尚央は叫んだ。
ぐっと、掴まれた手に力が込められる。
冷たい手が、熱を帯びていくようだった。
「俺も、同じなんだ」
「同じって、何が?」
「前向性健忘……」
「えっ?」
「俺も、前向性健忘なんだ」
消え入りそうな声で、尚央は言った。
私はその言葉をすぐに理解出来なくて、
頭の中で反芻させた。
尚央が、前向性健忘?
「波留と同じ、前向性健忘なんだよ。波留」
「そんな、だって、そんなの嘘!」
「嘘じゃない。
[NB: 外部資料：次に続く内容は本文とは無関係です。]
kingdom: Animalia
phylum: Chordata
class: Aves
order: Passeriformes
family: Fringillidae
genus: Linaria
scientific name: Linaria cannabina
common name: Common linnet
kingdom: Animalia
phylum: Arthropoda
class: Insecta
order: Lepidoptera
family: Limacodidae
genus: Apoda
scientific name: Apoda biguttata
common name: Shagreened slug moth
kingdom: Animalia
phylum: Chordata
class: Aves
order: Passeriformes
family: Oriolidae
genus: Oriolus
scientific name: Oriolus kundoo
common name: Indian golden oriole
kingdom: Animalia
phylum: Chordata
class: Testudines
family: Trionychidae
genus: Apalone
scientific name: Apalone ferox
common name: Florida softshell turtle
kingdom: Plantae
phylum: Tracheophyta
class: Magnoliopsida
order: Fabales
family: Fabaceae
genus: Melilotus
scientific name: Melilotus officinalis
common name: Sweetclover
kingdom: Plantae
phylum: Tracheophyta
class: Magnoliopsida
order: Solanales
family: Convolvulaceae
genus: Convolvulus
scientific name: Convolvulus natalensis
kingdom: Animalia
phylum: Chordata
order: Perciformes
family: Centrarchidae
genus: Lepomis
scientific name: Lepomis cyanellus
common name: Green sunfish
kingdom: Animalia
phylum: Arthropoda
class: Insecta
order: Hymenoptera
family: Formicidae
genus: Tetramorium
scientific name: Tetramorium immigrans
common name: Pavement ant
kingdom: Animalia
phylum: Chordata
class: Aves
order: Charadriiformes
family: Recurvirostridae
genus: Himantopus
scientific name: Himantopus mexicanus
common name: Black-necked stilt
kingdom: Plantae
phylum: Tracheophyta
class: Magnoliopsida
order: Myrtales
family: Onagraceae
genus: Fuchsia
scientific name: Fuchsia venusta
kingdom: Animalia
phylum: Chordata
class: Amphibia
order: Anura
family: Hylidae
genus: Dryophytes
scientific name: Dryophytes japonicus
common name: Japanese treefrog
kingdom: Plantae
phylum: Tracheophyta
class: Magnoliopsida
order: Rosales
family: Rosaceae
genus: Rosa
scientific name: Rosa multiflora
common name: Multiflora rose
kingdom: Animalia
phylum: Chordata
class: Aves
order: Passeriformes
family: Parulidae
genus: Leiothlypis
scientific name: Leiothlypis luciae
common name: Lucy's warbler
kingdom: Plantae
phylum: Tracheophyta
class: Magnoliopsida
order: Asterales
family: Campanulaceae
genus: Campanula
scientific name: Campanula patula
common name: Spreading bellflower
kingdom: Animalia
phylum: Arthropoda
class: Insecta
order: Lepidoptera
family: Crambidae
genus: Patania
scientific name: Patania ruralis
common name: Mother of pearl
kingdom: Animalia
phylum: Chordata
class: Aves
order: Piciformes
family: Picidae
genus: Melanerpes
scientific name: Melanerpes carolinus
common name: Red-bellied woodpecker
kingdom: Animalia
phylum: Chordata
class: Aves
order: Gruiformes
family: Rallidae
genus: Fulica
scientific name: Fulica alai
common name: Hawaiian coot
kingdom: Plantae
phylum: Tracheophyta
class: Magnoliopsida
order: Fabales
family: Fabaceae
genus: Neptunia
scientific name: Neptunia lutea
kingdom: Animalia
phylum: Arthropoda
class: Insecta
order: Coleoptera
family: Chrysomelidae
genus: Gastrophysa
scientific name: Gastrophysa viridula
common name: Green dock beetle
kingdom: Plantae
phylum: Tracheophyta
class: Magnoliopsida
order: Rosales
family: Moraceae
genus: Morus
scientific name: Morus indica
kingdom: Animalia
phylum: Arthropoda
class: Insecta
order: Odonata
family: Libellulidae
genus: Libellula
本当なんだ」
尚央はカバンからパソコンを取り出して
私にある画面を見せた。
私は恐る恐るその画面を見る。
それは、日記だった。
「これ……日記?」
「そうだ。俺もお前と同じで、
日記をつけて記録を取っていた。
信じてくれ」
日記を書いていることはそんなに特別なことじゃない。
普通に日記を書く人もいるにはいる。
でもこの日記は違った。
事細かに、そんなことまで記録する?ってくらいの内容が書かれていた。
今日通った道順とか、何を食べたかとか、
お金はいくら使って、財布の中にはいくら残っているとか、全部。